I am not sure exactly what these results represent! Based on the above test results, is the H.O.T. is good or bad? Would appreciate any feed back.

Thanks, peter
gary
PostPosted: Tue Aug 28, 2007 8:39 am    Post subject:

dont know the chassis as it is not uk, however i have had a similar problem with the md1 philips tv, the disc capacitor across line output goes s/c due to insufficient rating, the cure is to replace with a 3kv version as you have done, however when the cap dies it often destroys a component in the protection circuit called the "line switch", this is an fet, ref 7480 in the md1, its job is to prevent the line stage being supplied with ht until the micro has checked line drive is correct and all voltages are present, when this fet goes faulty the line stage starts before it should and the micro detects this as an error and shuts the set down, may not be applicable to your set but worth investigating, typical philips over engineering.
pamminger
PostPosted: Sat Aug 25, 2007 3:48 pm    Post subject:

Hi-

Well I quess that is what I'm having trouble with: exactly how does one correctly test the HOT? I've got a simple voltmeter and can probably get my hands on a more advanced one if needed. Please advise; Thanks for your response and time!

Sincerely, Peter
minnie
PostPosted: Fri Aug 24, 2007 10:53 pm    Post subject:

Is the horizontal out put transistor shorted???
pamminger
PostPosted: Fri Aug 24, 2007 6:25 pm    Post subject:

hi there -

cap was a 2 kV replaced with a 3 kV which is a relatively high voltage. apparently this capacitor failing is a common prblm with this particular set. no i don't have a 'road map' and thus the request if anyone had one available.
why do you think the prblm would be with the power supply if the horizontal output transistor has 120 volt dc coming to it?
no other components are visual damaged appearing. what do you mean with the vco?
thanks for your response! if you have any other ideas please don't hesitate
Guest
PostPosted: Fri Aug 24, 2007 3:45 pm    Post subject:

you have big problem i never had a 820 pfd blow up and are u sure of 2v i don't think they make that low voltage for 820pfd. your problem is somewhere else i suspect the power supply look for bulgy caps and also leds can also come on if the vco is out of range the hi voltage fails without a road map is hard to tell. good luck.
pamminger
PostPosted: Fri Aug 24, 2007 3:10 pm    Post subject: philips tp3281 TV

Hello -

Does anyone out there have a copy of a service manual for a philips tp3281 c101 TV or the schematics for the 32d700-7570 chassis they would be willing to share? Or possibly know what the error code on the power LED represents that is continous 5 flashes pause then repeat.

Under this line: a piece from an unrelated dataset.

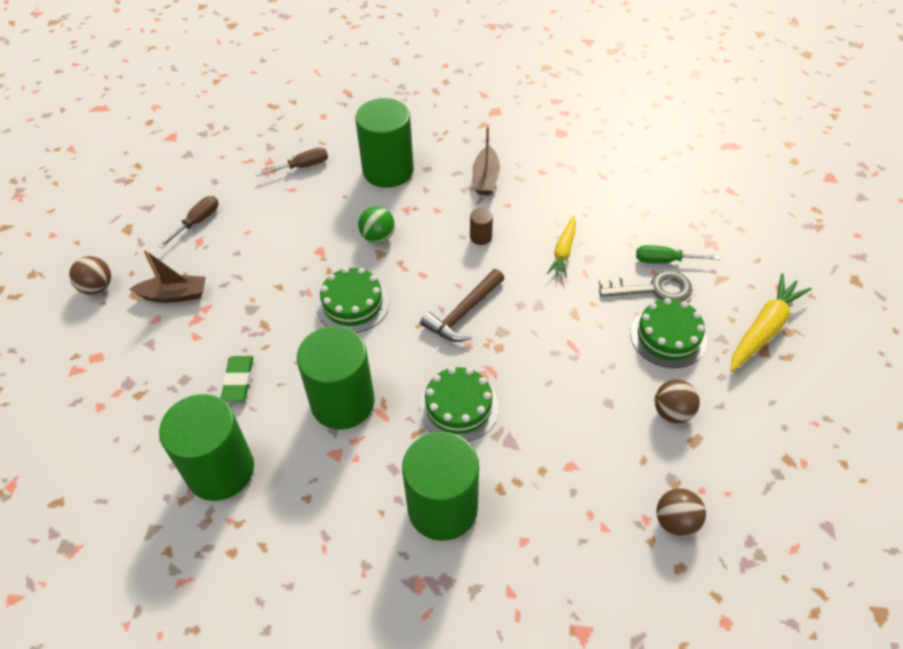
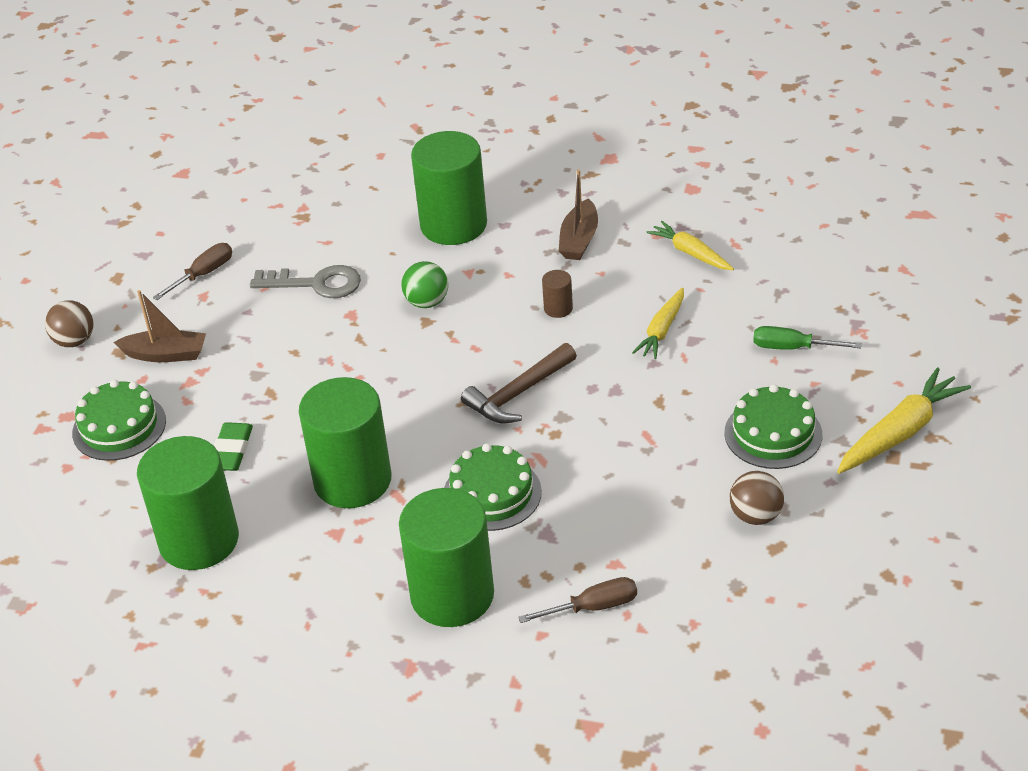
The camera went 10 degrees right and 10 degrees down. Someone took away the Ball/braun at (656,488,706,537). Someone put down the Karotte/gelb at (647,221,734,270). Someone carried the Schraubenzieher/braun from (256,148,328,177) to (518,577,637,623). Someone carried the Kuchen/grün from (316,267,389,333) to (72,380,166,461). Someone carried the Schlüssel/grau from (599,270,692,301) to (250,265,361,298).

Found a burnt capacitor pF820 2V at position 2633/2644 on the main board which I replaced with a 3kV unit. I have 120 Vdc at the center pin of the 'HOT', but still the set fails to start: clicks once and then nothing except the flashing at the LED.

Would like very much to get the set back working and any help would greatly be appreciated. Thanks in advance for your time!